After reading this passage to my mother, she immediately recalled the literary text Marigolds by Eugenia W. Collier—a short story in which a female protagonist acts on an emotional impulse and pulls from the ground all of the marigolds, the only thing beautiful, in her impoverished neighbor’s yard.  The associative bond my mother formed between the passage in Kincaid’s novel and the short story Marigolds (because of the connection between strong emotions and flowers) will undoubtedly influence her reading of Lucy, and will ultimately contribute to the meaning she gains from the text. This demonstrates the nature of intertextuality by showing how “all readings are preconditioned by other texts and readings, which are themselves in turn changed by what you're reading now.” Therefore, a downfall of intertextuality is that “literary texts are read less as timeless, autonomous, universal masterpieces than as nodes in a network of other texts and cultural expressions.” However, a more positive view of the theory of intertextuality is that it essentially makes texts talk to each other, and can therefore help bridge the space between the colonial and postcolonial worlds and reconcile their opposing narratives. More generally speaking, the theory of intertextuality also makes the possible readings of a single literary text infinite, and I believe that boundlessness of interpretation is, in a large part, the magic of literature.  

Works Cited

Defoe, Daniel. The Life and Adventures of Robinson Crusoe. Course Website.

Kincaid, Jamaica. Lucy. New York: Farrar Straus Giroux, 1990. Print.

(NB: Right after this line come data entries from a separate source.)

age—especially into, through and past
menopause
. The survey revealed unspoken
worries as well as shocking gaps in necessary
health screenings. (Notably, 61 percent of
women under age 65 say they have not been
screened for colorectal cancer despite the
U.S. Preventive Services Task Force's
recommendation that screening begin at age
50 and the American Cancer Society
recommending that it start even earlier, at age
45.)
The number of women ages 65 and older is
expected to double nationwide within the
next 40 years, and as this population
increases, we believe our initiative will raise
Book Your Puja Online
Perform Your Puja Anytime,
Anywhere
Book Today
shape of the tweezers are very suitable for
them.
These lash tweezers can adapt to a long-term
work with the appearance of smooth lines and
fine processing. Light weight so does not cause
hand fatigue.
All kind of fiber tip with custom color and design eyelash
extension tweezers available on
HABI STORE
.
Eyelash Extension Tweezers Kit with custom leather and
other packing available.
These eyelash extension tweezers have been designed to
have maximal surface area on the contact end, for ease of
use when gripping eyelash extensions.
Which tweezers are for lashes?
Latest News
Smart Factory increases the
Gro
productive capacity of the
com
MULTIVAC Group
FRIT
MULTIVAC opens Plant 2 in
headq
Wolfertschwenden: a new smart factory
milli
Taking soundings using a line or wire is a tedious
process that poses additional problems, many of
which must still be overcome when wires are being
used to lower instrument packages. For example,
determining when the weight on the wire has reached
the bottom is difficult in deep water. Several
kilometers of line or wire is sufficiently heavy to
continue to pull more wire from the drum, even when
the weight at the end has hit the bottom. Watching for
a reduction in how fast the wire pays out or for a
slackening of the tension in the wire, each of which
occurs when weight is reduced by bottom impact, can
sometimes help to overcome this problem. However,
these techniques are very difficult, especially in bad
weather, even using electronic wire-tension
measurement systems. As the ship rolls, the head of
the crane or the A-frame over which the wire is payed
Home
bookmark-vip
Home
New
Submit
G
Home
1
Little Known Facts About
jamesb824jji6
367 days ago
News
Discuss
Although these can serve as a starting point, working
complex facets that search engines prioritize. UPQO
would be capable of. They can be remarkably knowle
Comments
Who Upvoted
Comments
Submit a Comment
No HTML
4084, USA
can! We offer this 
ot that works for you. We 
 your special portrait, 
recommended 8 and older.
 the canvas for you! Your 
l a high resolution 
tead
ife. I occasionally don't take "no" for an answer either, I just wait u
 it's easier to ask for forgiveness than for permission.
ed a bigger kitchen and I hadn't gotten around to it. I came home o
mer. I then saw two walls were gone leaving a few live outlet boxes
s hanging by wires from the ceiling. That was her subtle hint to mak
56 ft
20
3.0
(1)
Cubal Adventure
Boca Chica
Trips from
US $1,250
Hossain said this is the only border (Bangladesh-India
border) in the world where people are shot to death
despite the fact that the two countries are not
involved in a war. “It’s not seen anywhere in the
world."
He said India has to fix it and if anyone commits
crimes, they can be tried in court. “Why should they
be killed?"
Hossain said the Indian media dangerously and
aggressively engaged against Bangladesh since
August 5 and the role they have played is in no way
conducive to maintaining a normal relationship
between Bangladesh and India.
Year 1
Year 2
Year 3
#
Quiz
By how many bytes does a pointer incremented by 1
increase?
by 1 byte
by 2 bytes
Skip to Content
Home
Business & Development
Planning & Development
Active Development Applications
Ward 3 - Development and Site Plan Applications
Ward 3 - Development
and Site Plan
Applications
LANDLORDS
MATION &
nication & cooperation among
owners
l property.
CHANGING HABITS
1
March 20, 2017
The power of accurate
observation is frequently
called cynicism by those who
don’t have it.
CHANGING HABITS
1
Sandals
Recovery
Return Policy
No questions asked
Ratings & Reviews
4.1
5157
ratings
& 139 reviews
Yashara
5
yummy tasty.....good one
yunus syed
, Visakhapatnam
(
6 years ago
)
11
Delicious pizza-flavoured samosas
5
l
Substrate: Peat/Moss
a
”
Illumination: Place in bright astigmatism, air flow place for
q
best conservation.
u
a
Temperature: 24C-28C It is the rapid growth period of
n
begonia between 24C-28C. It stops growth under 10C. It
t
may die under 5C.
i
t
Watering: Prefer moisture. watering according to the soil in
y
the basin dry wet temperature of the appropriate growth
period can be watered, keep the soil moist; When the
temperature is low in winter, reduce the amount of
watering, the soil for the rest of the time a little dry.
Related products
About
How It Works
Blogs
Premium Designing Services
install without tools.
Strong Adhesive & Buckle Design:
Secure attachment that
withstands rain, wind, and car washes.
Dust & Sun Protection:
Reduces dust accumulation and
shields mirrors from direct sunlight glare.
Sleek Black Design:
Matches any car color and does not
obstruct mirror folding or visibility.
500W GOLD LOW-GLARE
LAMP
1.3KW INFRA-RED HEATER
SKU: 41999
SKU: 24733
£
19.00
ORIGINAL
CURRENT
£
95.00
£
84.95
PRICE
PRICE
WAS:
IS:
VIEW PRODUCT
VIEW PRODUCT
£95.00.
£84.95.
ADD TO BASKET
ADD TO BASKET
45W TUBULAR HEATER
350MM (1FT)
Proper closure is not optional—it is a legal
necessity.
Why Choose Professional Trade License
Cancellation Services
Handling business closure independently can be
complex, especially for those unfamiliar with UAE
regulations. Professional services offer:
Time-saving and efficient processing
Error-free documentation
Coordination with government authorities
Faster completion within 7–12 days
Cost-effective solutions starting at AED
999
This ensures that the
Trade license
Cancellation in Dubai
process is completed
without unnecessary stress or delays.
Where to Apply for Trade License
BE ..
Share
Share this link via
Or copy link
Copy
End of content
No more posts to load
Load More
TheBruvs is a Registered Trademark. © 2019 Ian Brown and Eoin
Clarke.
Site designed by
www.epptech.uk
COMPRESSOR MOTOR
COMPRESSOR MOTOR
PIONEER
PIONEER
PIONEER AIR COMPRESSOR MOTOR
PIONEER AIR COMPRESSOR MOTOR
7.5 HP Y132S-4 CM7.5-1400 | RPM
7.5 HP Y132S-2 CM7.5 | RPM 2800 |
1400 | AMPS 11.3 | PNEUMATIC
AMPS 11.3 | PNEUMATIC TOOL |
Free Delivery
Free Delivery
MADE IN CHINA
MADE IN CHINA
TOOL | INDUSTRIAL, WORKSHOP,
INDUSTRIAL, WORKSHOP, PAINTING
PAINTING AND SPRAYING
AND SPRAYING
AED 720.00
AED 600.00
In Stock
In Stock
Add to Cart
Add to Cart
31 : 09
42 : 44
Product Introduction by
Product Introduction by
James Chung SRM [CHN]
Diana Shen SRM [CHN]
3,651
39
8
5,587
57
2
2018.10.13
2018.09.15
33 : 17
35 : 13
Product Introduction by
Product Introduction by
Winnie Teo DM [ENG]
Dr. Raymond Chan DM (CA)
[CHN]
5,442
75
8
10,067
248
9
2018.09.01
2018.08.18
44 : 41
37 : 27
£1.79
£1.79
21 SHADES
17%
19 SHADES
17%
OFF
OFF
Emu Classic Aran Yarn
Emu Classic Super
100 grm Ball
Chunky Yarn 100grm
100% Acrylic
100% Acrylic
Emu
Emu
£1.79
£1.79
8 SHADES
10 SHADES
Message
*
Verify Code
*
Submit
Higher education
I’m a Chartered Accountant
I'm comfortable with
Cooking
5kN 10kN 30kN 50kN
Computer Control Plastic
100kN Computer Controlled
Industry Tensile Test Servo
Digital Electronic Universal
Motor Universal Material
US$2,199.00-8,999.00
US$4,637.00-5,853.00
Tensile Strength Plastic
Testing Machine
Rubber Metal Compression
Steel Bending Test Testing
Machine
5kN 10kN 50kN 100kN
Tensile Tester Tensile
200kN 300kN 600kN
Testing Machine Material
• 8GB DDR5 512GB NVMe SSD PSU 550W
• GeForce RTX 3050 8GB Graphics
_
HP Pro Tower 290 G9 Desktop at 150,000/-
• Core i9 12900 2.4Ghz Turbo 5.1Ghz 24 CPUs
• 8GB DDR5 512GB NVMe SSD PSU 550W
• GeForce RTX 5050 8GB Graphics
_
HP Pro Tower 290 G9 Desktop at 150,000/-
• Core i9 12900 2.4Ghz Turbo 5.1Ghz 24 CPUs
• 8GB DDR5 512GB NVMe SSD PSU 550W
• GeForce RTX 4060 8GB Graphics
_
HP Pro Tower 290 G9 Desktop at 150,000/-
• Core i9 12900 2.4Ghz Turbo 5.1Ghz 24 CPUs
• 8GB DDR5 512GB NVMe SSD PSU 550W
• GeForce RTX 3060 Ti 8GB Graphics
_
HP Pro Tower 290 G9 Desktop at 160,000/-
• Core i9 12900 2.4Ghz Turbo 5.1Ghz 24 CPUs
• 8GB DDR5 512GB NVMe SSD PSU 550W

McLaughlin, Thomas. “Figurative Language.” Critical Terms for Literary Study. Chicago: UP, 1995.

Research Plan

Research Posts

For my first research post, I plan to finish watching part one and two of White Teeth and write an analysis that focuses on identifying course objectives in the film, as well as showing how characters in the film correspond with characters in the texts we have read. For my second research post, I would like to write an analysis with the same approach on the work of one of the following major figures of postcolonial film that I found on Emory’s postcolonial studies website: Shyam Benegal, Gurinder Chadha, Claire Denis, Shekhar Kapoor, Srinivas Krishna, Farida Ben Lyazid, Ken Loach, Deepa Mehta, Ketan Mehta, Mira Nair, Peter Ormrod, Horace Ove, Pratibha Parmar, Satyajit Ray, Mrinal Sen.